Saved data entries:
↓
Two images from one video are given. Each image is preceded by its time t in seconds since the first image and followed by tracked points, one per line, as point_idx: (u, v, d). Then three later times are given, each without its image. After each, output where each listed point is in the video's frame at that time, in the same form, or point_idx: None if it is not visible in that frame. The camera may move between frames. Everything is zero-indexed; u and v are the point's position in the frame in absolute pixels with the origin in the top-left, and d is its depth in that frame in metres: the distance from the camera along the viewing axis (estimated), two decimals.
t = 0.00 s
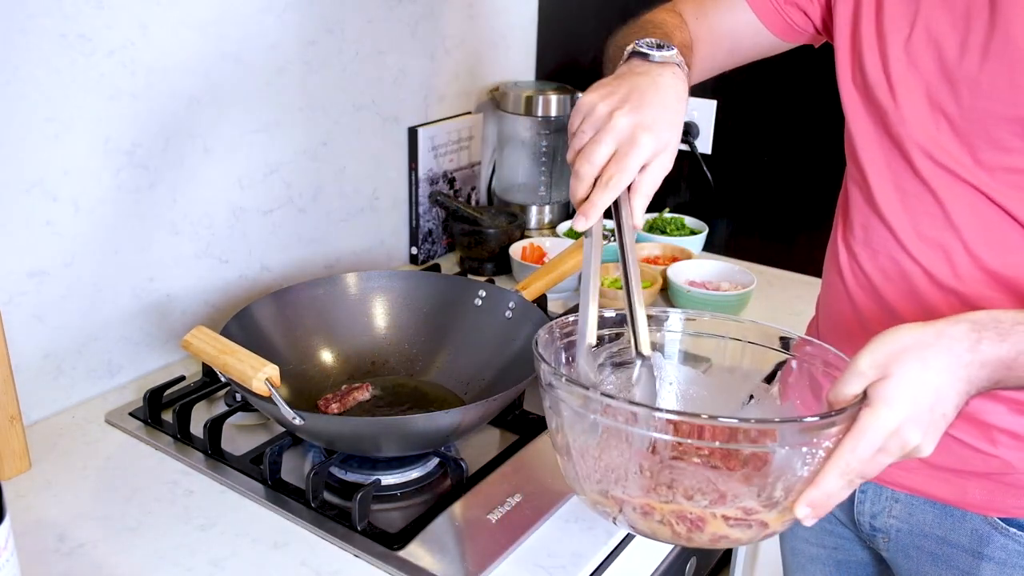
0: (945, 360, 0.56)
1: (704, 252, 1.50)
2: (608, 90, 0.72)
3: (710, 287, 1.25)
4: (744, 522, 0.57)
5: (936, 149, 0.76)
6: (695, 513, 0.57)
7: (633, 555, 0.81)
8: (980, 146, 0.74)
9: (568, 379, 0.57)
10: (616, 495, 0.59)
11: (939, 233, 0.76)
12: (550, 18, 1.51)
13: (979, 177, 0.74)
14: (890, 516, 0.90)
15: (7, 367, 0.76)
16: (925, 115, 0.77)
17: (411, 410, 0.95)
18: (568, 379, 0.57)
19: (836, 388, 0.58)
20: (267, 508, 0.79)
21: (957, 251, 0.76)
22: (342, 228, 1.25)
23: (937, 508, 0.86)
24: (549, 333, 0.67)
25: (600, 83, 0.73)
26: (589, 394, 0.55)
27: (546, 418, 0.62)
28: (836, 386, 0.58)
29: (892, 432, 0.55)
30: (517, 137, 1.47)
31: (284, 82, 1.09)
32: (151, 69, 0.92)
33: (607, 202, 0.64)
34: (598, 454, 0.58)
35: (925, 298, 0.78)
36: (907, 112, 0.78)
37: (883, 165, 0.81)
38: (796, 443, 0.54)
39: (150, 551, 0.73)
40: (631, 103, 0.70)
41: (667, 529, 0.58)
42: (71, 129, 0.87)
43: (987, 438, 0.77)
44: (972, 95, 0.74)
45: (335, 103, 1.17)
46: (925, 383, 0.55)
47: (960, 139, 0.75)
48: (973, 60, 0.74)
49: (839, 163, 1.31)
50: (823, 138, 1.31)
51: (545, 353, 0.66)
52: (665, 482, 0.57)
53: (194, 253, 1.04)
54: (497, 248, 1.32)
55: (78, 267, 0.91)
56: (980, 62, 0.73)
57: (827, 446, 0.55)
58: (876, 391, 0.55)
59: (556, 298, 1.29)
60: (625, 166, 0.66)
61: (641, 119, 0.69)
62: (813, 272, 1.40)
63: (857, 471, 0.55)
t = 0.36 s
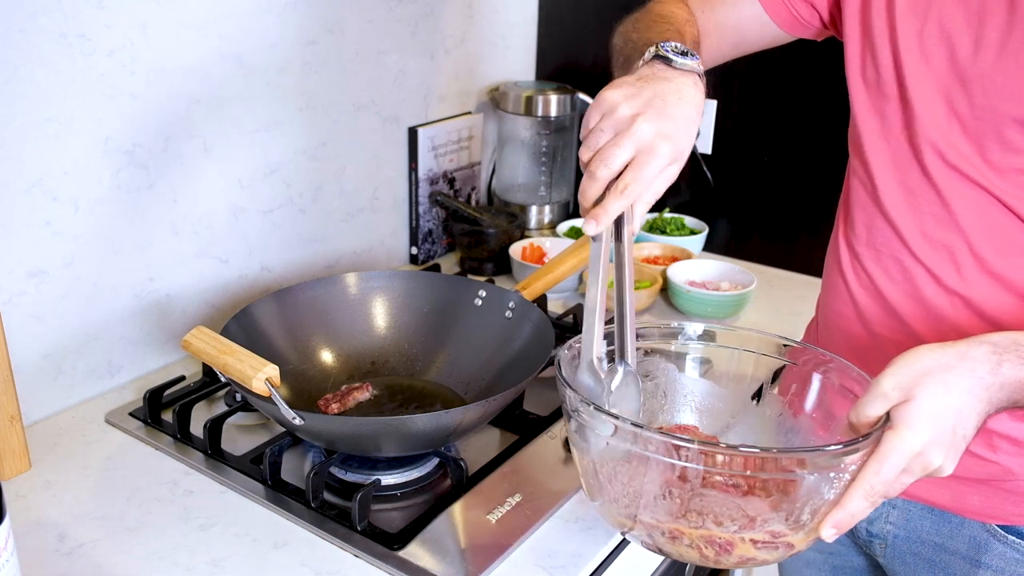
↑
TASK REQUIREMENTS: With the line holding "44: (972, 95, 0.74)" as the first and the line holding "57: (827, 446, 0.55)" as the last, set down that range of the entries above exactly, and nothing else.

RESPONSE TO THE TASK:
44: (972, 95, 0.74)
45: (335, 103, 1.17)
46: (925, 383, 0.55)
47: (960, 139, 0.75)
48: (973, 60, 0.74)
49: (839, 163, 1.31)
50: (823, 138, 1.31)
51: (545, 353, 0.66)
52: (665, 482, 0.57)
53: (194, 253, 1.04)
54: (497, 248, 1.32)
55: (78, 267, 0.91)
56: (980, 62, 0.73)
57: (827, 446, 0.55)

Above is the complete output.